本日は、そういうわけで、ダレたところと、とてもよいと感動したところがはっきりわかれためりはりのある舞台でした。なんといっても、よかったのは、禅さんのシーンです。若い皇帝フランツのウィーンのお仕事の場面って、いつもいいかげんにみていたのですが、よ〜くみるとフランツはちゃんと書類読みながらはんこ押したり、サインしたりしています。
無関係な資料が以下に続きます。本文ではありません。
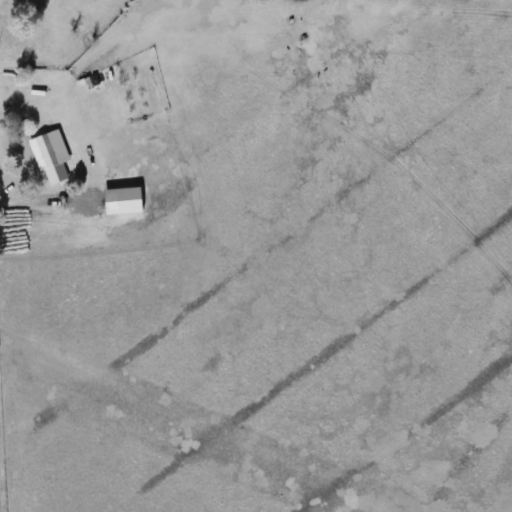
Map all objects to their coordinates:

あれ?これは、、みたいな表情で書類を覗き込んだりもします。禅さんのフランツは、熱い奴なんです。鈴木綜馬さんは、わりと母上のいうことをそうかもねと受け入れて行動しているようにみえます。が、禅さんのフランツは、自分の考えがまずあって、母上に押さえつけられて意見をまげなくちゃいけない、ちょっと納得してないんだけどという感じがでています。きょうは、若き日のお見合いのあとのデュエットや’夜のボート’はもちろんよかったのですが、父としてのフランツという面も大変よかったです。浦井君にたいしてより、パクに対しての方が厳しいお父さんでした。熱い青年が大人になったフランツのこれまた熱い息子がパクのルドルフなのです。浦井君は、鈴木フランツの息子、パクは禅さんフランツの息子という感じでした。
 
浦井君以外のルドルフは、初めてです。浦井君は、西洋系のどっちかというとメルヘンな王子様をやらせたらこれほどはまるものはないというくらい王子様な人です。パクは、皇太子という感じ。アジア系の皇室の人。ああ、こういうルドルフもありなのねと自然とうなずける演技でした。少年のような浦井君のルドルフに比べ、パクはちゃんと青年皇太子で大人なのです。国を憂い、政治活動に挫折し、行き場を失った苦悩を母であるエリザベートにさえ理解してもらえない孤独がにじみ出ていました。’わからないわ、ひさしぶりなのよ’というエリザベートの歌あと、’ああ’と頭をかかえるのは彼のオリジナルでしょうか。残念なのは、高音が少し伸びないのですね、スタミナ不足かも。ダンスは、ちまちまってしていますが、その分演技に近く、テクニックの未熟さはあまり目立ちません。パクのルドルフは、熱い中に、凛とした高貴さと、奥底から垣間見える甘さのある、東洋系皇太子でした。よいのではないでしょうか。
 
今回、初日からずっと、なんか変、妙だわと思っているのが、エリザベートの長女が死んだあとに歌うトートの’闇が広がる’です。ウィーンでは、’私が踊る時’とともに、もっとも好きなところで、ここをCDにしてもらいたいと思ったくらい、スローなねっとりした’闇が広がる’がよかったのです。が、日本では、ここのシーン、トートは気がぬけたような声で歌うのです。二人ともよ。なんでだろう?ここで’闇が広がる’を歌う意味がわかってないような気がします。ルドルフとのデュエットの’闇が広がる’は、内野&や山口ともによいと思うのに、この最初の方は両方×です。こんな風なら、カットしてもよいです。
 
ルキーニの役を誰かにかわったほしいし、筧利夫なんかよいかもと前に書きました。今日、ふと、そうだ橋本さとしもよいかもねと思いました。ちょっと雰囲気かわりますが、ひと味ちがったルキーニになると思うのです。
 
9月は、エリザベート月間でした。いい加減あきました。来年再演されたら、今度は浦井君と禅さんが2回とパクと禅さん1回くらいでいいかなと思っています。(今回とあまりかわらないか)今、ウィーンではまた再開されて12月まで続いておしまいのようです。マテの声が聞きたいなと思いながら帝劇をあとにしたのでした。